One more annotation which can be informative is a GenomeAxisTrack()
, which gives us the actual positions within the genomic region being displayed.
ax <- GenomeAxisTrack()
plotTracks(list(ideo, ax, cpg))
As we can see, the tracks are plotted in order, so let’s formally create a list which we can add tracks to as we go.
trackList <- list(
ideogram = ideo,
axis = ax,
CpG_Islands = cpg
)
plotTracks(trackList)
The data we’re actually really interested in plotting today is contained in an object called geneModels
. This is (inexplicably) provided as a data.frame
, but these are clearly derived from a GRanges
object.

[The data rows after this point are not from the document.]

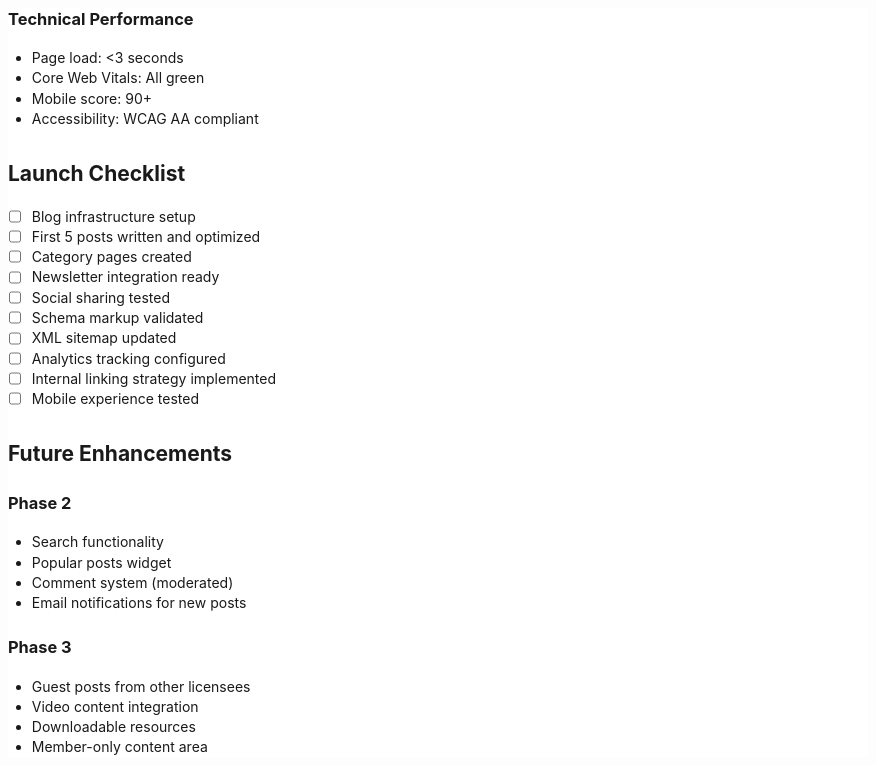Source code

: ### Technical Performance
- Page load: <3 seconds
- Core Web Vitals: All green
- Mobile score: 90+
- Accessibility: WCAG AA compliant

## Launch Checklist

- [ ] Blog infrastructure setup
- [ ] First 5 posts written and optimized
- [ ] Category pages created
- [ ] Newsletter integration ready
- [ ] Social sharing tested
- [ ] Schema markup validated
- [ ] XML sitemap updated
- [ ] Analytics tracking configured
- [ ] Internal linking strategy implemented
- [ ] Mobile experience tested

## Future Enhancements

### Phase 2
- Search functionality
- Popular posts widget
- Comment system (moderated)
- Email notifications for new posts

### Phase 3
- Guest posts from other licensees
- Video content integration
- Downloadable resources
- Member-only content area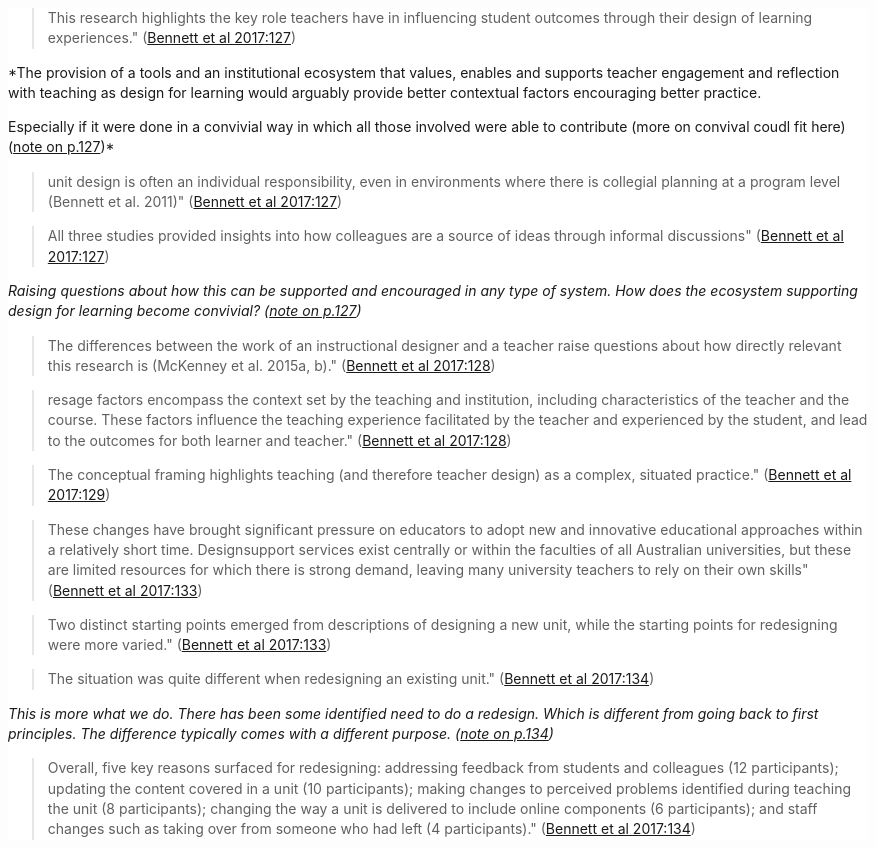 > This research highlights the key role teachers have in influencing student outcomes through their design of learning experiences." ([Bennett et al 2017:127](zotero://open-pdf/library/items/5SU24DWK?page=3))

*The provision of a tools and an institutional ecosystem that values, enables and supports teacher engagement and reflection with teaching as design for learning would arguably provide better contextual factors encouraging better practice.

Especially if it were done in a convivial way in which all those involved were able to contribute (more on convival coudl fit here) ([note on p.127](zotero://open-pdf/library/items/5SU24DWK?page=3))*

> unit design is often an individual responsibility, even in environments where there is collegial planning at a program level (Bennett et al. 2011)" ([Bennett et al 2017:127](zotero://open-pdf/library/items/5SU24DWK?page=3))

> All three studies provided insights into how colleagues are a source of ideas through informal discussions" ([Bennett et al 2017:127](zotero://open-pdf/library/items/5SU24DWK?page=3))

*Raising questions about how this can be supported and encouraged in any type of system. How does the ecosystem supporting design for learning become convivial? ([note on p.127](zotero://open-pdf/library/items/5SU24DWK?page=3))*

> The differences between the work of an instructional designer and a teacher raise questions about how directly relevant this research is (McKenney et al. 2015a, b)." ([Bennett et al 2017:128](zotero://open-pdf/library/items/5SU24DWK?page=4))

> resage factors encompass the context set by the teaching and institution, including characteristics of the teacher and the course. These factors influence the teaching experience facilitated by the teacher and experienced by the student, and lead to the outcomes for both learner and teacher." ([Bennett et al 2017:128](zotero://open-pdf/library/items/5SU24DWK?page=4))

> The conceptual framing highlights teaching (and therefore teacher design) as a complex, situated practice." ([Bennett et al 2017:129](zotero://open-pdf/library/items/5SU24DWK?page=5))

> These changes have brought significant pressure on educators to adopt new and innovative educational approaches within a relatively short time. Designsupport services exist centrally or within the faculties of all Australian universities, but these are limited resources for which there is strong demand, leaving many university teachers to rely on their own skills" ([Bennett et al 2017:133](zotero://open-pdf/library/items/5SU24DWK?page=9))

> Two distinct starting points emerged from descriptions of designing a new unit, while the starting points for redesigning were more varied." ([Bennett et al 2017:133](zotero://open-pdf/library/items/5SU24DWK?page=9))

> The situation was quite different when redesigning an existing unit." ([Bennett et al 2017:134](zotero://open-pdf/library/items/5SU24DWK?page=10))

*This is more what we do. There has been some identified need to do a redesign. Which is different from going back to first principles. The difference typically comes with a different purpose. ([note on p.134](zotero://open-pdf/library/items/5SU24DWK?page=10))*

> Overall, five key reasons surfaced for redesigning: addressing feedback from students and colleagues (12 participants); updating the content covered in a unit (10 participants); making changes to perceived problems identified during teaching the unit (8 participants); changing the way a unit is delivered to include online components (6 participants); and staff changes such as taking over from someone who had left (4 participants)." ([Bennett et al 2017:134](zotero://open-pdf/library/items/5SU24DWK?page=10))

Let’s convert it straight away.
data("geneModels")
gm <- geneModels %>%
makeGRangesFromDataFrame(keep.extra.columns = TRUE)
genome(gm) <- gen
Now we can set this up as an additional track
trackList$genes <- GeneRegionTrack(
range = gm,
chromosome = chr,
name ="Gene Model"
)
plotTracks(trackList)
We’re also able to show sequence data, but this is only useful when zoomed right in.

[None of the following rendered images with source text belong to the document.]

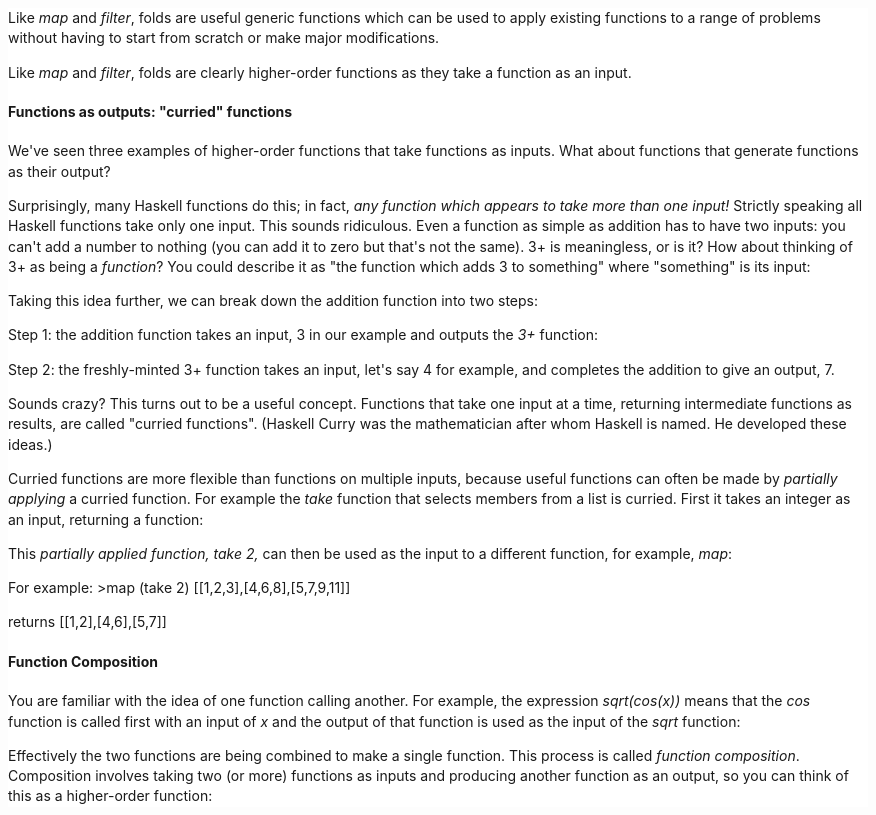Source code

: Like _map_ and _filter_, folds are useful generic functions which can be used to
apply existing functions to a range of problems without having to start from
scratch or make major modifications.

Like _map_ and _filter_, folds are clearly higher-order functions as they take a
function as an input.

#### Functions as outputs: "curried" functions

We've seen three examples of higher-order functions that take functions as
inputs. What about functions that generate functions as their output?

Surprisingly, many Haskell functions do this; in fact, _any function which
appears to take more than one input!_ Strictly speaking all Haskell functions
take only one input. This sounds ridiculous. Even a function as simple as
addition has to have two inputs: you can't add a number to nothing (you can add
it to zero but that's not the same). 3+ is meaningless, or is it? How about
thinking of 3+ as being a _function_? You could describe it as "the function
which adds 3 to something" where "something" is its input:

Taking this idea further, we can break down the addition function into two
steps:

Step 1: the addition function takes an input, 3 in our example and outputs the
_3+_ function:

Step 2: the freshly-minted 3+ function takes an input, let's say 4 for example,
and completes the addition to give an output, 7.

Sounds crazy? This turns out to be a useful concept. Functions that take one
input at a time, returning intermediate functions as results, are called
"curried functions". (Haskell Curry was the mathematician after whom Haskell is
named. He developed these ideas.)

Curried functions are more flexible than functions on multiple inputs, because
useful functions can often be made by _partially applying_ a curried function.
For example the _take_ function that selects members from a list is curried.
First it takes an integer as an input, returning a function:

This _partially applied function, take 2,_ can then be used as the input to a
different function, for example, _map_:

For example: \>map (take 2) \[\[1,2,3\],\[4,6,8\],\[5,7,9,11\]\]

returns \[\[1,2\],\[4,6\],\[5,7\]\]

#### Function Composition

You are familiar with the idea of one function calling another. For example, the
expression _sqrt(cos(x))_ means that the _cos_ function is called first with an
input of _x_ and the output of that function is used as the input of the _sqrt_
function:

Effectively the two functions are being combined to make a single function. This
process is called _function composition_. Composition involves taking two (or
more) functions as inputs and producing another function as an output, so you
can think of this as a higher-order function:
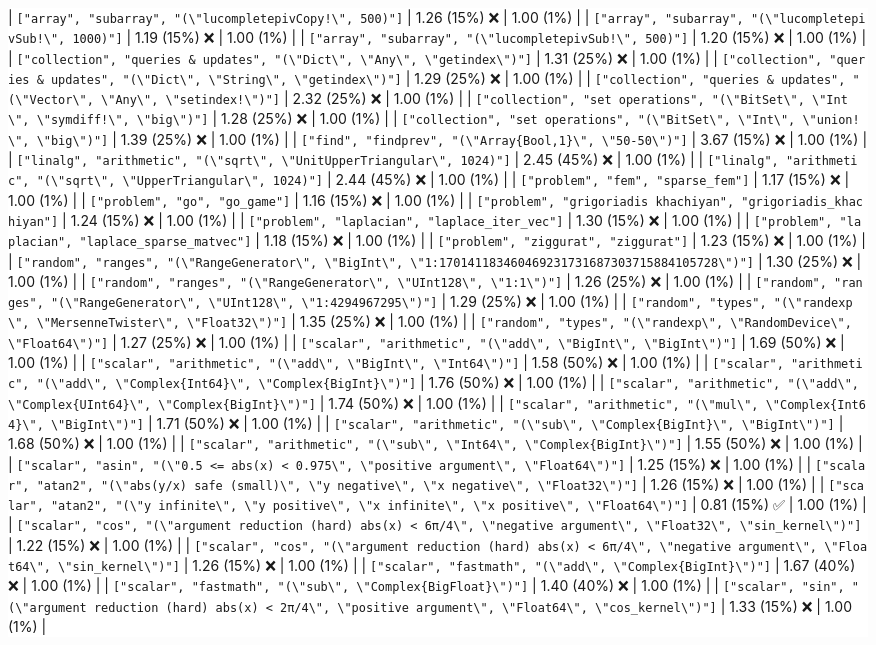 | `["array", "subarray", "(\"lucompletepivCopy!\", 500)"]` | 1.26 (15%) :x: | 1.00 (1%)  |
| `["array", "subarray", "(\"lucompletepivSub!\", 1000)"]` | 1.19 (15%) :x: | 1.00 (1%)  |
| `["array", "subarray", "(\"lucompletepivSub!\", 500)"]` | 1.20 (15%) :x: | 1.00 (1%)  |
| `["collection", "queries & updates", "(\"Dict\", \"Any\", \"getindex\")"]` | 1.31 (25%) :x: | 1.00 (1%)  |
| `["collection", "queries & updates", "(\"Dict\", \"String\", \"getindex\")"]` | 1.29 (25%) :x: | 1.00 (1%)  |
| `["collection", "queries & updates", "(\"Vector\", \"Any\", \"setindex!\")"]` | 2.32 (25%) :x: | 1.00 (1%)  |
| `["collection", "set operations", "(\"BitSet\", \"Int\", \"symdiff!\", \"big\")"]` | 1.28 (25%) :x: | 1.00 (1%)  |
| `["collection", "set operations", "(\"BitSet\", \"Int\", \"union!\", \"big\")"]` | 1.39 (25%) :x: | 1.00 (1%)  |
| `["find", "findprev", "(\"Array{Bool,1}\", \"50-50\")"]` | 3.67 (15%) :x: | 1.00 (1%)  |
| `["linalg", "arithmetic", "(\"sqrt\", \"UnitUpperTriangular\", 1024)"]` | 2.45 (45%) :x: | 1.00 (1%)  |
| `["linalg", "arithmetic", "(\"sqrt\", \"UpperTriangular\", 1024)"]` | 2.44 (45%) :x: | 1.00 (1%)  |
| `["problem", "fem", "sparse_fem"]` | 1.17 (15%) :x: | 1.00 (1%)  |
| `["problem", "go", "go_game"]` | 1.16 (15%) :x: | 1.00 (1%)  |
| `["problem", "grigoriadis khachiyan", "grigoriadis_khachiyan"]` | 1.24 (15%) :x: | 1.00 (1%)  |
| `["problem", "laplacian", "laplace_iter_vec"]` | 1.30 (15%) :x: | 1.00 (1%)  |
| `["problem", "laplacian", "laplace_sparse_matvec"]` | 1.18 (15%) :x: | 1.00 (1%)  |
| `["problem", "ziggurat", "ziggurat"]` | 1.23 (15%) :x: | 1.00 (1%)  |
| `["random", "ranges", "(\"RangeGenerator\", \"BigInt\", \"1:170141183460469231731687303715884105728\")"]` | 1.30 (25%) :x: | 1.00 (1%)  |
| `["random", "ranges", "(\"RangeGenerator\", \"UInt128\", \"1:1\")"]` | 1.26 (25%) :x: | 1.00 (1%)  |
| `["random", "ranges", "(\"RangeGenerator\", \"UInt128\", \"1:4294967295\")"]` | 1.29 (25%) :x: | 1.00 (1%)  |
| `["random", "types", "(\"randexp\", \"MersenneTwister\", \"Float32\")"]` | 1.35 (25%) :x: | 1.00 (1%)  |
| `["random", "types", "(\"randexp\", \"RandomDevice\", \"Float64\")"]` | 1.27 (25%) :x: | 1.00 (1%)  |
| `["scalar", "arithmetic", "(\"add\", \"BigInt\", \"BigInt\")"]` | 1.69 (50%) :x: | 1.00 (1%)  |
| `["scalar", "arithmetic", "(\"add\", \"BigInt\", \"Int64\")"]` | 1.58 (50%) :x: | 1.00 (1%)  |
| `["scalar", "arithmetic", "(\"add\", \"Complex{Int64}\", \"Complex{BigInt}\")"]` | 1.76 (50%) :x: | 1.00 (1%)  |
| `["scalar", "arithmetic", "(\"add\", \"Complex{UInt64}\", \"Complex{BigInt}\")"]` | 1.74 (50%) :x: | 1.00 (1%)  |
| `["scalar", "arithmetic", "(\"mul\", \"Complex{Int64}\", \"BigInt\")"]` | 1.71 (50%) :x: | 1.00 (1%)  |
| `["scalar", "arithmetic", "(\"sub\", \"Complex{BigInt}\", \"BigInt\")"]` | 1.68 (50%) :x: | 1.00 (1%)  |
| `["scalar", "arithmetic", "(\"sub\", \"Int64\", \"Complex{BigInt}\")"]` | 1.55 (50%) :x: | 1.00 (1%)  |
| `["scalar", "asin", "(\"0.5 <= abs(x) < 0.975\", \"positive argument\", \"Float64\")"]` | 1.25 (15%) :x: | 1.00 (1%)  |
| `["scalar", "atan2", "(\"abs(y/x) safe (small)\", \"y negative\", \"x negative\", \"Float32\")"]` | 1.26 (15%) :x: | 1.00 (1%)  |
| `["scalar", "atan2", "(\"y infinite\", \"y positive\", \"x infinite\", \"x positive\", \"Float64\")"]` | 0.81 (15%) :white_check_mark: | 1.00 (1%)  |
| `["scalar", "cos", "(\"argument reduction (hard) abs(x) < 6π/4\", \"negative argument\", \"Float32\", \"sin_kernel\")"]` | 1.22 (15%) :x: | 1.00 (1%)  |
| `["scalar", "cos", "(\"argument reduction (hard) abs(x) < 6π/4\", \"negative argument\", \"Float64\", \"sin_kernel\")"]` | 1.26 (15%) :x: | 1.00 (1%)  |
| `["scalar", "fastmath", "(\"add\", \"Complex{BigInt}\")"]` | 1.67 (40%) :x: | 1.00 (1%)  |
| `["scalar", "fastmath", "(\"sub\", \"Complex{BigFloat}\")"]` | 1.40 (40%) :x: | 1.00 (1%)  |
| `["scalar", "sin", "(\"argument reduction (hard) abs(x) < 2π/4\", \"positive argument\", \"Float64\", \"cos_kernel\")"]` | 1.33 (15%) :x: | 1.00 (1%)  |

seqtrack <- SequenceTrack(Hsapiens, chromosome = chr)
plotTracks(
c(trackList, seqtrack),
from=26591822, to=26591852,
cex=0.8
)
gm
So far, we’ve just used the default plotting parameters, but there are many modifications we can make. An obvious one might be to show the gene names. We know these are in the mcols
slot in the GRanges
objects, in the column symbol
, so let’s add these
trackList$genes <- GeneRegionTrack(
range = gm,
chromosome = chr,
name = "Gene Model",
transcriptAnnotation = "symbol",
background.title = "blue"
)
trackList$CpG_Islands <- AnnotationTrack(
range = cpgIslands,
name="CpG",
background.title = "blue"
)
plotTracks(trackList)
This is really as much as we’ll have time for, but other tracks incorporating numeric variables, such as read counts can be added as well.